- _Aim_
Substitute "vernacular name" for "common name" in the records, starting with the line with "scientific name: Speyeria zerene" and going on through the line with "genus: Asparagus", and write out only those lines with everything else unchanged.
━━ Provided information
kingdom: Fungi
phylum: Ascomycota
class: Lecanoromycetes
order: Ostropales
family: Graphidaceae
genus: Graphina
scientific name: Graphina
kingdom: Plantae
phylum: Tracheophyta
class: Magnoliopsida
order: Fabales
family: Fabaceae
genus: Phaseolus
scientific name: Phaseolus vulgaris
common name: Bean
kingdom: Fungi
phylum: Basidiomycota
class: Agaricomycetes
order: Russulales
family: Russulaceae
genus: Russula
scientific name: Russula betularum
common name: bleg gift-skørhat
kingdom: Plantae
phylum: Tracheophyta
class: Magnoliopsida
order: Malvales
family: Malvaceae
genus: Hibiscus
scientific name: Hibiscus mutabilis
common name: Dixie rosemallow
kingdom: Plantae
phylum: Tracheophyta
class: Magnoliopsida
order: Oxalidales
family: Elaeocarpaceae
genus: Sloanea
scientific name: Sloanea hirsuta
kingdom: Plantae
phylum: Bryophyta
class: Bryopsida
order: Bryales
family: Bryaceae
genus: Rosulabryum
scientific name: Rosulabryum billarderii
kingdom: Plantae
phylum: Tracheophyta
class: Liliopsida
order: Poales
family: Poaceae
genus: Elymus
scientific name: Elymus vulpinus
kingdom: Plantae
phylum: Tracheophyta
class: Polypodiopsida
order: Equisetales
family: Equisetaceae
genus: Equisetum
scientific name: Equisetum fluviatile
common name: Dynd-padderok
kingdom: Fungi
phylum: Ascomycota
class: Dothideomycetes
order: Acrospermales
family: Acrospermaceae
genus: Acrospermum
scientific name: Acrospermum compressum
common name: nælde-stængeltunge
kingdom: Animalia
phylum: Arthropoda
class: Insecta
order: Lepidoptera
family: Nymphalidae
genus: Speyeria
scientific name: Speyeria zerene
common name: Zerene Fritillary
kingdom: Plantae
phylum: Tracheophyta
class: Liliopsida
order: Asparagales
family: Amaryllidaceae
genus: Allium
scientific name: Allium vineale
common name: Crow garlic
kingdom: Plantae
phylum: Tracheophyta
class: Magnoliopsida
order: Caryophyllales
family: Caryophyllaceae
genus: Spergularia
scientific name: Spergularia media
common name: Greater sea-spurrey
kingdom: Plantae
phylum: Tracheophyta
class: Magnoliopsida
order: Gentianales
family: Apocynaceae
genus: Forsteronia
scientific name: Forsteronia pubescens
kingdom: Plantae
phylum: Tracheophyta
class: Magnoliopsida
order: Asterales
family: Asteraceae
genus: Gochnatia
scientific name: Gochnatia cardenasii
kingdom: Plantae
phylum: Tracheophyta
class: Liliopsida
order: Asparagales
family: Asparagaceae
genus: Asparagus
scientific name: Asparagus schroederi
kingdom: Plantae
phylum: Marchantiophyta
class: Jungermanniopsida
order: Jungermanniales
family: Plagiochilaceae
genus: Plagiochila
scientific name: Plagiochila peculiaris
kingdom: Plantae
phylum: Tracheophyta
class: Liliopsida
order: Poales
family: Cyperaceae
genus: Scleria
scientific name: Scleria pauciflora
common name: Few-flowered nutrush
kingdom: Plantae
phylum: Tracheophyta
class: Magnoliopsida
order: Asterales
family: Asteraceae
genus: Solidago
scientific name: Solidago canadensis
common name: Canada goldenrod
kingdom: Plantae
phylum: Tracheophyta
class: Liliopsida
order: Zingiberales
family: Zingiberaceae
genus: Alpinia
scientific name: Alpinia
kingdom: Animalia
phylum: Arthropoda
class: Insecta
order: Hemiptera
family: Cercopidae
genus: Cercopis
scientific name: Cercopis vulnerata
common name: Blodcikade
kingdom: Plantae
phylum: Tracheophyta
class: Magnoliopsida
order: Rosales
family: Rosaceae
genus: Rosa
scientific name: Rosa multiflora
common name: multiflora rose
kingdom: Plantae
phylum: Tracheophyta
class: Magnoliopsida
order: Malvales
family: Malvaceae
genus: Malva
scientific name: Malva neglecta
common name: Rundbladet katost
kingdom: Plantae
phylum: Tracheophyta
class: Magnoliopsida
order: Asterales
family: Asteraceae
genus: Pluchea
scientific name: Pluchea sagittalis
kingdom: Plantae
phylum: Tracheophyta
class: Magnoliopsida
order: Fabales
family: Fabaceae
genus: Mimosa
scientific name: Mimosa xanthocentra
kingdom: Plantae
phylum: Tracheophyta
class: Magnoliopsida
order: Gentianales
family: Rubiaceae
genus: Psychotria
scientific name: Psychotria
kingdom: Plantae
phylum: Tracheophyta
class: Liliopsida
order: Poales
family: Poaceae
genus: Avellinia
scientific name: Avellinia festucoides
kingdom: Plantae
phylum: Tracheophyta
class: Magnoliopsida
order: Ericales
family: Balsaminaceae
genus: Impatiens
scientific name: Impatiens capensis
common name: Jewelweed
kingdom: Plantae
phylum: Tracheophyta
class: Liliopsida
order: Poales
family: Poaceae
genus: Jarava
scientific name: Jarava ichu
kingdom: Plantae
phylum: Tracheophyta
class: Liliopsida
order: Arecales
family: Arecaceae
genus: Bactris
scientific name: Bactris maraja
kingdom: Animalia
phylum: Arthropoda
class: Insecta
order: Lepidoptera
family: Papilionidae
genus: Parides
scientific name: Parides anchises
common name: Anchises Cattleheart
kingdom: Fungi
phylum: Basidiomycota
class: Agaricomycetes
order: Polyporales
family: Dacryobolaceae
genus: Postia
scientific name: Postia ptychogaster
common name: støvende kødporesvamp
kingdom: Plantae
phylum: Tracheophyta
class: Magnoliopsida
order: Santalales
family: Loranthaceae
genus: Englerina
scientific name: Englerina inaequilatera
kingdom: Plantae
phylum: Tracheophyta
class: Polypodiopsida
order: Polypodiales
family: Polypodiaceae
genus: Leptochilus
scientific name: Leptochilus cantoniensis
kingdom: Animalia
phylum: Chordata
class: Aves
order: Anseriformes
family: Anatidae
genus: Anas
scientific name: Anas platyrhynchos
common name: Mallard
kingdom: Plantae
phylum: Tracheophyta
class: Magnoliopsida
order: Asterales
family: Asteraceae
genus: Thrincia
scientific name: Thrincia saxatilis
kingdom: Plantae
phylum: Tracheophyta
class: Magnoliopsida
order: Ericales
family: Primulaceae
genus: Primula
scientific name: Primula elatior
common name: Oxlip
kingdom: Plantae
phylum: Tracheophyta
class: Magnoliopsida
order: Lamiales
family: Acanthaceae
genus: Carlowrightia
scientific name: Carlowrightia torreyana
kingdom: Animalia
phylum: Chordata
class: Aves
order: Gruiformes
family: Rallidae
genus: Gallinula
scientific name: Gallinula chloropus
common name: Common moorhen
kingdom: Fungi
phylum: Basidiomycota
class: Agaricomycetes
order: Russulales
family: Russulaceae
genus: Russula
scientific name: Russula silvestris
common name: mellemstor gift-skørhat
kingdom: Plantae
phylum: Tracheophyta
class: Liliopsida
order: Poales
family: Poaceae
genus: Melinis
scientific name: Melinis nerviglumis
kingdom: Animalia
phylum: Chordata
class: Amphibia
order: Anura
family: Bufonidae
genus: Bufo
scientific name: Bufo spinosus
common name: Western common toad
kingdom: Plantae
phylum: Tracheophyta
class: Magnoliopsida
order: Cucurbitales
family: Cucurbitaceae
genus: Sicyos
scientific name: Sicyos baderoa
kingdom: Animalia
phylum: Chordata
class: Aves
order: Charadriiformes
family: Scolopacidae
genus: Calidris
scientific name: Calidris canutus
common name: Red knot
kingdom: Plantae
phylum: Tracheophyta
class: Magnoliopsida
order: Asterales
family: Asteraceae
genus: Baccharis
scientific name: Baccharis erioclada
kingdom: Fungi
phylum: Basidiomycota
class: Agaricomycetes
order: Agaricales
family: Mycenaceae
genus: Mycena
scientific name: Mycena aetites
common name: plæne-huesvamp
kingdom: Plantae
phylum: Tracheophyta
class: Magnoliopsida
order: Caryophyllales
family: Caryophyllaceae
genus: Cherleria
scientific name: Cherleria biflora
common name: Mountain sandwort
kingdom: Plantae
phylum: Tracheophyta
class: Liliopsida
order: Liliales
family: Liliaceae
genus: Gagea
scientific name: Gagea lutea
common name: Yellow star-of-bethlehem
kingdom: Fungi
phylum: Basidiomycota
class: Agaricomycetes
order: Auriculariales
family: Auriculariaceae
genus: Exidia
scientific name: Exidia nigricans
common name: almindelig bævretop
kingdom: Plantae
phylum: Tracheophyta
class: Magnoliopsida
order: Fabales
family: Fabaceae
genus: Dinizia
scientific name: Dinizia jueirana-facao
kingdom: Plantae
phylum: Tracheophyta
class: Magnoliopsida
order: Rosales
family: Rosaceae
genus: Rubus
━━━━
- _Solved exercise_
scientific name: Speyeria zerene
vernacular name: Zerene Fritillary
kingdom: Plantae
phylum: Tracheophyta
class: Liliopsida
order: Asparagales
family: Amaryllidaceae
genus: Allium
scientific name: Allium vineale
vernacular name: Crow garlic
kingdom: Plantae
phylum: Tracheophyta
class: Magnoliopsida
order: Caryophyllales
family: Caryophyllaceae
genus: Spergularia
scientific name: Spergularia media
vernacular name: Greater sea-spurrey
kingdom: Plantae
phylum: Tracheophyta
class: Magnoliopsida
order: Gentianales
family: Apocynaceae
genus: Forsteronia
scientific name: Forsteronia pubescens
kingdom: Plantae
phylum: Tracheophyta
class: Magnoliopsida
order: Asterales
family: Asteraceae
genus: Gochnatia
scientific name: Gochnatia cardenasii
kingdom: Plantae
phylum: Tracheophyta
class: Liliopsida
order: Asparagales
family: Asparagaceae
genus: Asparagus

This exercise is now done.